At low bias voltages, the current is ohmic. The neutral bulk of highly irradiated diodes has approximately zero net fixed space charge and the free carrier concentrations are approximately equal to intrinsic silicon, which is known as carrier removal. Consequently, the resistivity of the neutral bulk is very high. Since the generation lifetime is very short, the resistivity of the space-charge region SCR has been found to be similar to the bulk resistivity for low bias voltages. Accordingly, the current at low bias voltages is determined by the bulk rather than the SCR.

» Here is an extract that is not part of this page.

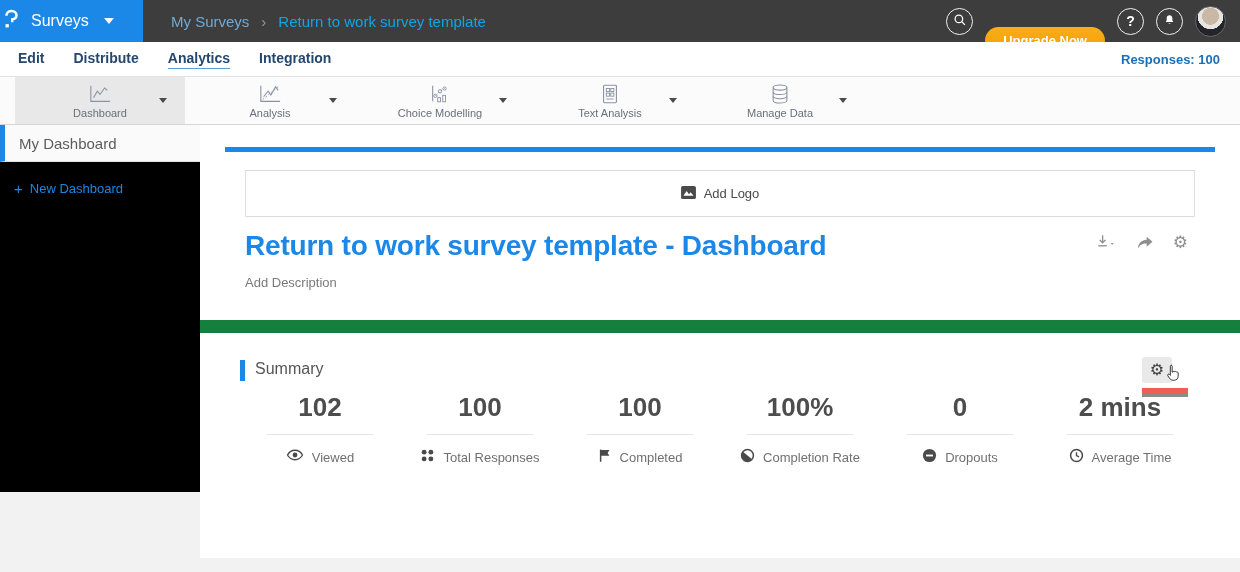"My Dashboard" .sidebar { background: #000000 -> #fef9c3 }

It has been observed that the voltage-independent bulk resistivity $\rho=\left(en_{i}\left(\mu_{0}^{e}+\mu_{0}^{h}\right)\right)^{-1}$ measured at low bias voltages increases with the fluence. This is interpreted as a decrease of the carrier mobilities $\mu_{0}^{e,h}$ due to the scattering of carriers by ionized defects. The dependence of $\mu_{0}^{e,h}\left(\Phi_{eq}\right)$ on the fluence has been estimated from the measurements of the bulk resistivity assuming ionized impurity scattering.
At higher reverse bias voltages the current changes abruptly from the ohmic behavior $\rho\left(U\right)=const$ to a dependence $\rho\left(U\right)\propto U^S$ with $S<1$. The transition occurs once the generation current of the SCR cannot sustain the linear ohmic current of the bulk anymore. The SCR partially depletes of free carriers and dominates the current for higher voltages. The transition between bulk-dominated behavior and SCR-dominated behavior occurs at a characteristic threshold $\frac{U_{th}}{d^{2}}\left(\Phi_{eq}\right)\propto\Phi_{eq}$ , with the thickness of the diode d and the threshold voltage $U_{th}$ . An empirical model has been developed to describe the current of pad diodes as function of the fluence and the applied voltage for small to medium reverse bias voltages. The measurements are described within a few percent by the model.

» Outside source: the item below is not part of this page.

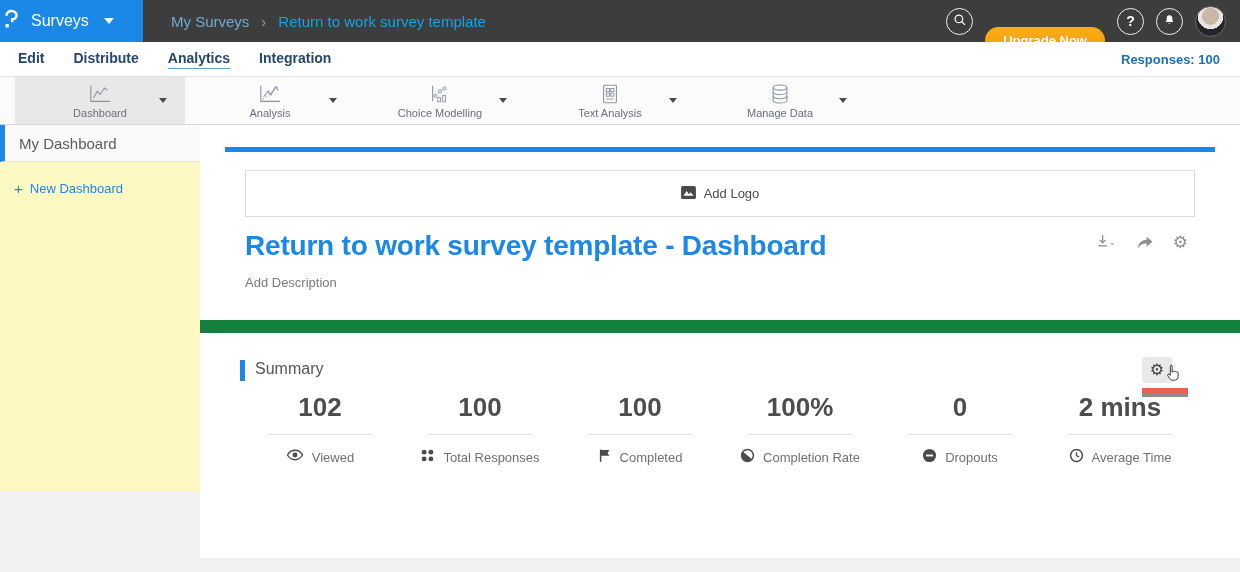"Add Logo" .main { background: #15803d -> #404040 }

For forward bias the diode current is ohmic with the field-dependent carrier mobilities until the current suddenly increases exponentially at high bias voltages. The forward current at all bias voltages can be reasonably described within about $10~\%$ assuming space-charge-limited currents for a semiconductor containing traps uniformly distributed in the band gap.